**Information given:**
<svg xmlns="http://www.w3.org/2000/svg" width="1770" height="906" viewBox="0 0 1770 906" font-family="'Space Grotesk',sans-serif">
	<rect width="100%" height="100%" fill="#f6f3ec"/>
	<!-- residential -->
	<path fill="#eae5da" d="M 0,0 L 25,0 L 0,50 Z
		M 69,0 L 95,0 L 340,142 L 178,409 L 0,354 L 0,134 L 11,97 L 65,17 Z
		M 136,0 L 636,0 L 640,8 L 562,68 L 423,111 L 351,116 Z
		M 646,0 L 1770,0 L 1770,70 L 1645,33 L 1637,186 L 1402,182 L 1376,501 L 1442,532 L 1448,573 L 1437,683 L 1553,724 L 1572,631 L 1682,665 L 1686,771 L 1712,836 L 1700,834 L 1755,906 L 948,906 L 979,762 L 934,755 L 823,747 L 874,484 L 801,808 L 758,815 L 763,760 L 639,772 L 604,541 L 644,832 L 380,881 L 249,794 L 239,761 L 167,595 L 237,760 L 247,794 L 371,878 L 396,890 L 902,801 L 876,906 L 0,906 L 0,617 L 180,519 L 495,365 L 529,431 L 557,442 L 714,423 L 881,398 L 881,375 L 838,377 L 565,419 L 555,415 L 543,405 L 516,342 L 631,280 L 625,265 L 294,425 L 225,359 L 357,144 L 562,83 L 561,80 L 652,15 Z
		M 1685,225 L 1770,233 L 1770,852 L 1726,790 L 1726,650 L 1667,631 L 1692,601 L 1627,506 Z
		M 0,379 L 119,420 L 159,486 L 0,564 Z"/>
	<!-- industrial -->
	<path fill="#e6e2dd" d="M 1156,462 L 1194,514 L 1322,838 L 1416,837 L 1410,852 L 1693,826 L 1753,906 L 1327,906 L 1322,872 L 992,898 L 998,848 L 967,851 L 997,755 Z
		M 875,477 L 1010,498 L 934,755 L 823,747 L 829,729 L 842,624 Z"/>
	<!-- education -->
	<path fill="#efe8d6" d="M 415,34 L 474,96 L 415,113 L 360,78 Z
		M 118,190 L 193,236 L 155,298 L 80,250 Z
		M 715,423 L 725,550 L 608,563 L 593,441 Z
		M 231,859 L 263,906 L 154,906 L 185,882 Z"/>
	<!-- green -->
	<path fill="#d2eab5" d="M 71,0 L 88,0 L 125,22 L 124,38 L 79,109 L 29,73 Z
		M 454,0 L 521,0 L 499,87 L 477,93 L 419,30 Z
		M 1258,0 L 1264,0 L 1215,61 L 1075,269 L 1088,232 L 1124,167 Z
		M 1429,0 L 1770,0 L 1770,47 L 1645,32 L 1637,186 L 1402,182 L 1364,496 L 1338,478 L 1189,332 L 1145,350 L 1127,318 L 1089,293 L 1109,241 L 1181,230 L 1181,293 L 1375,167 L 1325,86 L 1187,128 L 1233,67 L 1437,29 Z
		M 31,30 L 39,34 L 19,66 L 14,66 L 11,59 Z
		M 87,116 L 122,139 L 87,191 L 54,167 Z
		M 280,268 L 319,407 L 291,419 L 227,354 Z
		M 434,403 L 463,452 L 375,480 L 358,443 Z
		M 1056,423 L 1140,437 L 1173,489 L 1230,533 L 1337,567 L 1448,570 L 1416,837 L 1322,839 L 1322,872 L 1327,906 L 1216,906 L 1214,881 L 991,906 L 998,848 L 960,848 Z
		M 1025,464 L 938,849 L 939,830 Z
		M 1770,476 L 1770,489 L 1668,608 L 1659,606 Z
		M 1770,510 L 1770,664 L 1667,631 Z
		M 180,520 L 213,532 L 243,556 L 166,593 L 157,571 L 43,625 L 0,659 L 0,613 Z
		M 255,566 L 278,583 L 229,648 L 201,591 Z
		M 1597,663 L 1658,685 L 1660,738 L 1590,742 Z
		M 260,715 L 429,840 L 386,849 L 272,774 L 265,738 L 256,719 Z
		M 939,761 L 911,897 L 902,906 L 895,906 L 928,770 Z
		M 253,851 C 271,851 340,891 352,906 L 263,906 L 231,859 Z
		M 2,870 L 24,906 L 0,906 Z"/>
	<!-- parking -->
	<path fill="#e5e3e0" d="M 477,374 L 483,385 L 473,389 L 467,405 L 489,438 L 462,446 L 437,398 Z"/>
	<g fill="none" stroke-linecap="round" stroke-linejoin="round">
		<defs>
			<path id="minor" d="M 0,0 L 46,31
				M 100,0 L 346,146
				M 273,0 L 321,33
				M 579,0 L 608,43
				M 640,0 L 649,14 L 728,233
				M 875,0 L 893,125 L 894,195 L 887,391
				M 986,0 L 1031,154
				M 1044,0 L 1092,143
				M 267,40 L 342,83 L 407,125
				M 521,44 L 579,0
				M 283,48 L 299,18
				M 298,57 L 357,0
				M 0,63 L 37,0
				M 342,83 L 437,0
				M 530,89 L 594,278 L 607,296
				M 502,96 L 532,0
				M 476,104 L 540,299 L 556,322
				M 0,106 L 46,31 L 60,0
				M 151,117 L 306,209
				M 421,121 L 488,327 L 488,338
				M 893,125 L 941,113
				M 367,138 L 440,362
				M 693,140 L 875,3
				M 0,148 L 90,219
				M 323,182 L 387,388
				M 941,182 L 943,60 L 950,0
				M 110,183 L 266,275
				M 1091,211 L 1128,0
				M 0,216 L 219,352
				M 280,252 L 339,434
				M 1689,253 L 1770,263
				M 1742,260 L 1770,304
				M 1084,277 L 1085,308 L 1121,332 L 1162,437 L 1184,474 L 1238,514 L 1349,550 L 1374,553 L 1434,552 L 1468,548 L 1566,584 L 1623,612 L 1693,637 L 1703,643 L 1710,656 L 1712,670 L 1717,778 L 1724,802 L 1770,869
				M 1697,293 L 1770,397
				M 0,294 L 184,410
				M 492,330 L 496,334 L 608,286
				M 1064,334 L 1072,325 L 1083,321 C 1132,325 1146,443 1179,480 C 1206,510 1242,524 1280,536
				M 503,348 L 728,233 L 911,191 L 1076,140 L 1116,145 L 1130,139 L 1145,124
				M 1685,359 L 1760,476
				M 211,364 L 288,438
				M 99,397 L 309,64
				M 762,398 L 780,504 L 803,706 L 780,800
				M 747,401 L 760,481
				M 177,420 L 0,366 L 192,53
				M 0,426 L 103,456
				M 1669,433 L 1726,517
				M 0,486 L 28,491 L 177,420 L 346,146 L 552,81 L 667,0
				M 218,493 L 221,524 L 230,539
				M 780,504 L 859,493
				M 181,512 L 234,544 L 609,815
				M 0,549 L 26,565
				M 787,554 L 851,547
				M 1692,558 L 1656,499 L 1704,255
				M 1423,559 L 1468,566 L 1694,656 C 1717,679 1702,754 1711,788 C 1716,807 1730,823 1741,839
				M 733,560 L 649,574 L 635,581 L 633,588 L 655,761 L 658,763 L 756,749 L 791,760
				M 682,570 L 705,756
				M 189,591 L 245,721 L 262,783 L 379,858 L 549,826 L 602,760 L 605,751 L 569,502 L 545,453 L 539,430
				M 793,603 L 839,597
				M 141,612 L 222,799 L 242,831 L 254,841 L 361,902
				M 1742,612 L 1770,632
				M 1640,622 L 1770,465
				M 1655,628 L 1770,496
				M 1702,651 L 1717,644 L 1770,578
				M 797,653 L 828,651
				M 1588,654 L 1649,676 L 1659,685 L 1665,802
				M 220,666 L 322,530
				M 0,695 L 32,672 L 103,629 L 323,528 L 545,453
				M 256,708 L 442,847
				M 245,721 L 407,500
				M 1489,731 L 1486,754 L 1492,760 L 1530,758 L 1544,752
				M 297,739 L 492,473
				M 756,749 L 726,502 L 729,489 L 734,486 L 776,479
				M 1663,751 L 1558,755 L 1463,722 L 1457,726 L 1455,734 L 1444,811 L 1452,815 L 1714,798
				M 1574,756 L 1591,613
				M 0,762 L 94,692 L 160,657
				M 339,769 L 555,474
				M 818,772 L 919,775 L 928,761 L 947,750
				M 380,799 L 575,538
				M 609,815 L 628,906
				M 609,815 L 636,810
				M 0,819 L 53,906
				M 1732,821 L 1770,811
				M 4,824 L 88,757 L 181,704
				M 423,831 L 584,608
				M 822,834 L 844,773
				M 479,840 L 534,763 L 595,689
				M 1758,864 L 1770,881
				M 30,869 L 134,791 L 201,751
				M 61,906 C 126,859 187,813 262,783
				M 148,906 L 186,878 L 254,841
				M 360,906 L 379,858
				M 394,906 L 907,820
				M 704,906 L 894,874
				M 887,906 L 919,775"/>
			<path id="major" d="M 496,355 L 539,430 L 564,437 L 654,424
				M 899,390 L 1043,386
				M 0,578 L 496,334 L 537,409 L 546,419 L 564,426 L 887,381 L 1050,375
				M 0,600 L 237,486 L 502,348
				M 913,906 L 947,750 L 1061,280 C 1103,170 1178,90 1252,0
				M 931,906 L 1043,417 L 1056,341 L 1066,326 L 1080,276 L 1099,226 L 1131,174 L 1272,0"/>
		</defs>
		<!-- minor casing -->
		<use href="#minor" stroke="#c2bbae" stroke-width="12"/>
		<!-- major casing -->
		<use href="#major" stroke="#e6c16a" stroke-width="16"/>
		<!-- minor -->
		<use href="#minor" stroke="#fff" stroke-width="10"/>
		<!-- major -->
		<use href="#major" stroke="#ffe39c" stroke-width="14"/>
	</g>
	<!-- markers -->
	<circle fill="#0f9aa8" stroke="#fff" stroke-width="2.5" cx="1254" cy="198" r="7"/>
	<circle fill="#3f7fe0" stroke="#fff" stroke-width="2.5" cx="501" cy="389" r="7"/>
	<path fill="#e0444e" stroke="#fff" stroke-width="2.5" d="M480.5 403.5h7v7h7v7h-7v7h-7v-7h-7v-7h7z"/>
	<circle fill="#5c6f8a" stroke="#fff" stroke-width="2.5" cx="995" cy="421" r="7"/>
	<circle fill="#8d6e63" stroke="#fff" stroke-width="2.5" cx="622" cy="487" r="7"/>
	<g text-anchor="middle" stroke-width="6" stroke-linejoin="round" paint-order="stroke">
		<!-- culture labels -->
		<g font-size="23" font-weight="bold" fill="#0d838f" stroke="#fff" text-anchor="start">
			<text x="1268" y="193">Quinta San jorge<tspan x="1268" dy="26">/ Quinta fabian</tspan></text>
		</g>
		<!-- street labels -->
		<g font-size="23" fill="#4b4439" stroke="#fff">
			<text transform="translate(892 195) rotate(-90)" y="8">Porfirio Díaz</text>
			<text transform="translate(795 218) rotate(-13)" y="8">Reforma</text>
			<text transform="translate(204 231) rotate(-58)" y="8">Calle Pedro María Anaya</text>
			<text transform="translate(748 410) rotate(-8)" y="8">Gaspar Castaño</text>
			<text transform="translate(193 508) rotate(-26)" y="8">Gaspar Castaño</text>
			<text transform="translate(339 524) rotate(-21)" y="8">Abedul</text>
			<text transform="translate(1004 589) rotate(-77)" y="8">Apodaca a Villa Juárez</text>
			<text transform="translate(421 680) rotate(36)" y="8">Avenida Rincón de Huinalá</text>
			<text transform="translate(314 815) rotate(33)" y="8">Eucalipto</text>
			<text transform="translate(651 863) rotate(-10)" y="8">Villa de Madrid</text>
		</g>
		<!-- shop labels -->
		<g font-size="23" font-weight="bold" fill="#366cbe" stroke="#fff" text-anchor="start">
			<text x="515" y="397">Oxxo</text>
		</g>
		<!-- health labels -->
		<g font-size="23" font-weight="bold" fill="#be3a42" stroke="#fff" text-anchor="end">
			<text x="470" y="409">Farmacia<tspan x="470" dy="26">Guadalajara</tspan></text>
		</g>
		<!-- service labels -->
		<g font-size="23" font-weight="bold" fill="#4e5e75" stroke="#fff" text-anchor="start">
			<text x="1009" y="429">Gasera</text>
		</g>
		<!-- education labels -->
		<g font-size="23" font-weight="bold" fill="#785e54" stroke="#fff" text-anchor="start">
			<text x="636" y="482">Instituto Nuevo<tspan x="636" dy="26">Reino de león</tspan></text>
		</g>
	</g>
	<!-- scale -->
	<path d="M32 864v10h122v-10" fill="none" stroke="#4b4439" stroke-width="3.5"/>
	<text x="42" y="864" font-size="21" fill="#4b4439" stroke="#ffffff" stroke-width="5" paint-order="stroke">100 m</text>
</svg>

**Instructions to follow:**
Scan the listing above, and wherever a line holds the word "labels", copy it.

**Exercise response:**
		<!-- culture labels -->
		<!-- street labels -->
		<!-- shop labels -->
		<!-- health labels -->
		<!-- service labels -->
		<!-- education labels -->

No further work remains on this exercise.